3. Il résulte de l’instruction que, par décision du 26 avril 2024, le directeur du centre hospitalier de Mayotte a refusé de reconnaître comme imputable au service l’accident déclaré par Mme A... le 9 novembre 2021. Pour caractériser l’urgence qu’il y aurait à suspendre cette décision, la requérante se borne toutefois à invoquer une situation de précarité financière en joignant des relevés de comptes de juillet à septembre 2025, qui n’attestent pas d’une situation critique et n’apparaissant pas en lien direct, en tout état de cause, avec la décision litigieuse, qui lui a été notifiée au mois d’avril 2024. Dans ces conditions, elle ne justifie pas de l’existence d’un préjudice suffisamment grave et immédiat qu’emporterait cette décision sur sa situation. Il suit de là que la condition d’urgence exigée par les dispositions précitées de l’article L. 521-1 du code de justice administrative n’est pas satisfaite.

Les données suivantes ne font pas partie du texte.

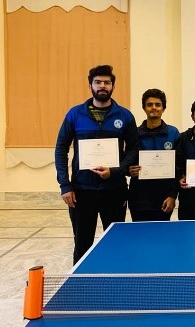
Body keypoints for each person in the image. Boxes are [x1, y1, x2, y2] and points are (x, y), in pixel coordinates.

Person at [54, 64, 139, 264]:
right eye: (98, 82)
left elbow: (134, 148)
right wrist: (65, 185)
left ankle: (117, 281)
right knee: (82, 243)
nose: (102, 86)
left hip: (114, 190)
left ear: (113, 86)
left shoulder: (125, 116)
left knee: (116, 242)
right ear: (90, 85)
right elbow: (61, 149)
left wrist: (116, 171)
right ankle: (81, 286)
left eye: (107, 83)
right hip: (82, 191)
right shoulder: (74, 114)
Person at [128, 88, 180, 221]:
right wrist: (129, 170)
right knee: (141, 238)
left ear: (163, 108)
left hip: (164, 198)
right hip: (139, 198)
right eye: (149, 104)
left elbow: (178, 167)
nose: (154, 108)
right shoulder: (134, 134)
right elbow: (126, 160)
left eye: (158, 104)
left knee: (162, 238)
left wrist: (172, 196)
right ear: (144, 108)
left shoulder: (173, 133)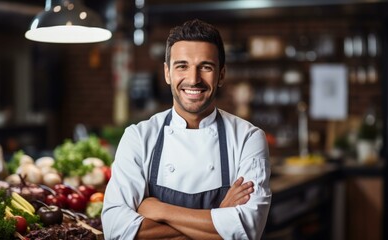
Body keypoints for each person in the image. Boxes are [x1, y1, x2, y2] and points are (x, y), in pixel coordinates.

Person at [101, 19, 272, 240]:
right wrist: (220, 216)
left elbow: (246, 231)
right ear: (167, 73)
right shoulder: (139, 137)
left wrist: (160, 210)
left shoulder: (248, 138)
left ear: (221, 75)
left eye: (206, 67)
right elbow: (116, 231)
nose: (193, 79)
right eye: (182, 66)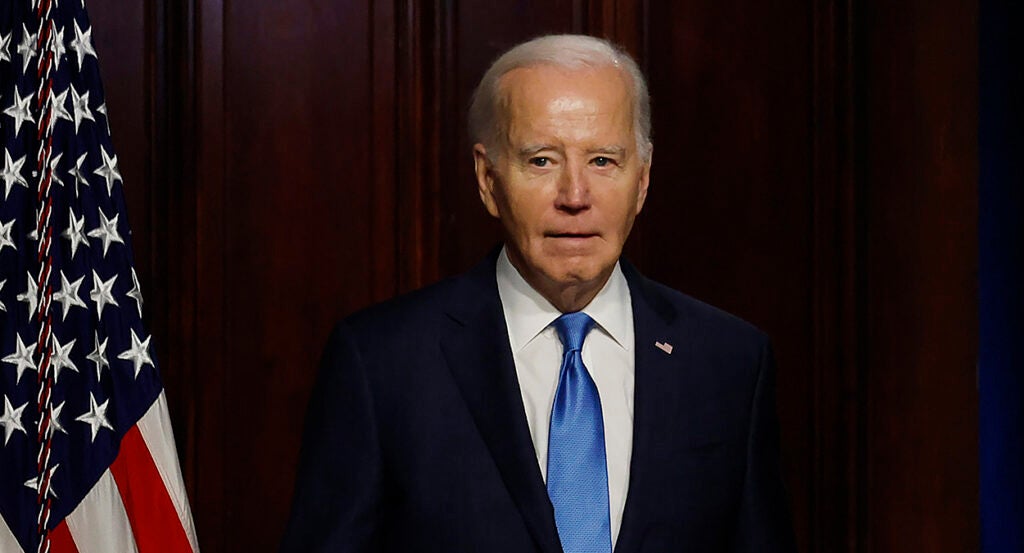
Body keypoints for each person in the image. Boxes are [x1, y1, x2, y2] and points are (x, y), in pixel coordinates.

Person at [281, 34, 796, 553]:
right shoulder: (382, 362)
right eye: (542, 160)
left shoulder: (729, 362)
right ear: (488, 179)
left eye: (602, 161)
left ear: (642, 180)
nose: (575, 196)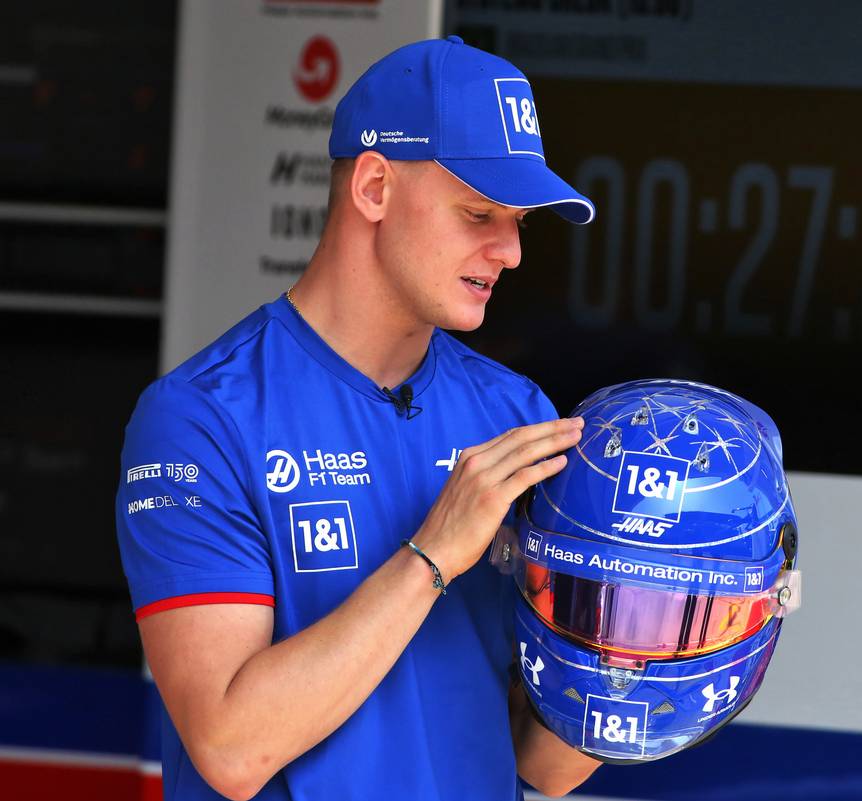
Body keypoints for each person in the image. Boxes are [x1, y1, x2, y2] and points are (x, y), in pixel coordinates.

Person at [115, 36, 602, 800]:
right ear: (373, 187)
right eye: (479, 212)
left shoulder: (516, 414)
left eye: (521, 222)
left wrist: (642, 658)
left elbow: (538, 760)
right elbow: (230, 746)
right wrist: (433, 554)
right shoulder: (200, 418)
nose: (508, 250)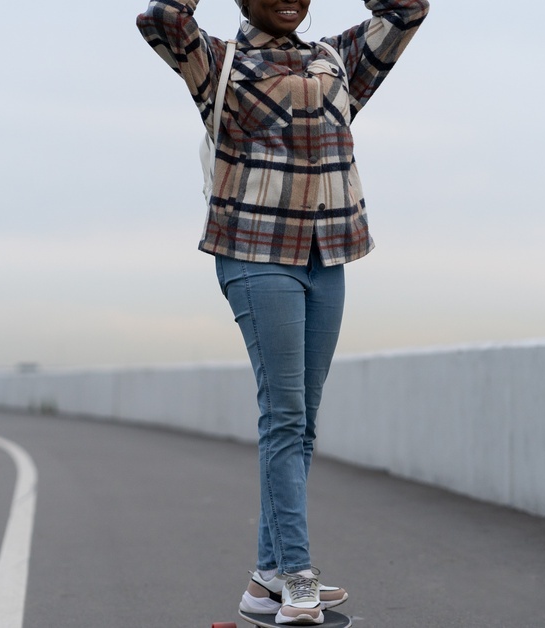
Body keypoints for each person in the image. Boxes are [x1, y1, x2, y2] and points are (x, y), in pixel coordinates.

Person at [137, 0, 429, 623]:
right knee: (285, 415)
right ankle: (296, 572)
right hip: (254, 251)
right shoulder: (219, 62)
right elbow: (160, 19)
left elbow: (407, 11)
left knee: (301, 422)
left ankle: (266, 580)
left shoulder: (335, 60)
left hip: (329, 255)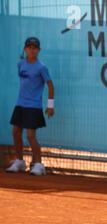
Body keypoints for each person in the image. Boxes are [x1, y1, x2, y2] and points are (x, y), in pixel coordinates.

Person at [6, 37, 55, 176]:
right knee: (15, 132)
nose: (32, 50)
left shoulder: (41, 67)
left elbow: (50, 85)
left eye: (35, 48)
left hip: (34, 106)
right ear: (25, 49)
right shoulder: (20, 64)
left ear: (38, 50)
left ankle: (39, 164)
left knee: (30, 135)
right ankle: (20, 161)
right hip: (20, 104)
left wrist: (50, 105)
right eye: (29, 47)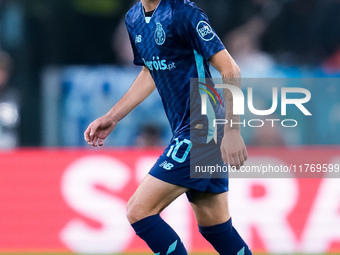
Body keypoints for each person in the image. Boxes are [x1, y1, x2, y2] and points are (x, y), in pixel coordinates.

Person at [84, 0, 251, 254]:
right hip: (189, 127)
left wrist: (232, 131)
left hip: (202, 126)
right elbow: (151, 71)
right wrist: (113, 116)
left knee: (139, 211)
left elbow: (230, 69)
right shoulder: (134, 19)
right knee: (215, 227)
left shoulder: (184, 13)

4. Il résulte de ce qui précède que, l’une des conditions cumulatives du référé-suspension n’étant pas remplie, la requête ne peut qu’être rejetée, y compris les conclusions à fin d’injonction et celles présentées sur le fondement de l'article L. 761-1 du code de justice administrative.

ORDONNE :


Article 1er : La requête de Mme A... est rejetée.

Article 2 : La présente ordonnance sera notifiée à Mme B... A....

Fait à Mamoudzou, le 30 octobre 2025.


Le juge des référés,




T. SORIN

La République mande et ordonne au préfet de Mayotte en ce qui le concerne ou à tous commissaires de justice à ce requis en ce qui concerne les voies de droit commun contre les parties privées, de pourvoir à l’exécution de la présente décision.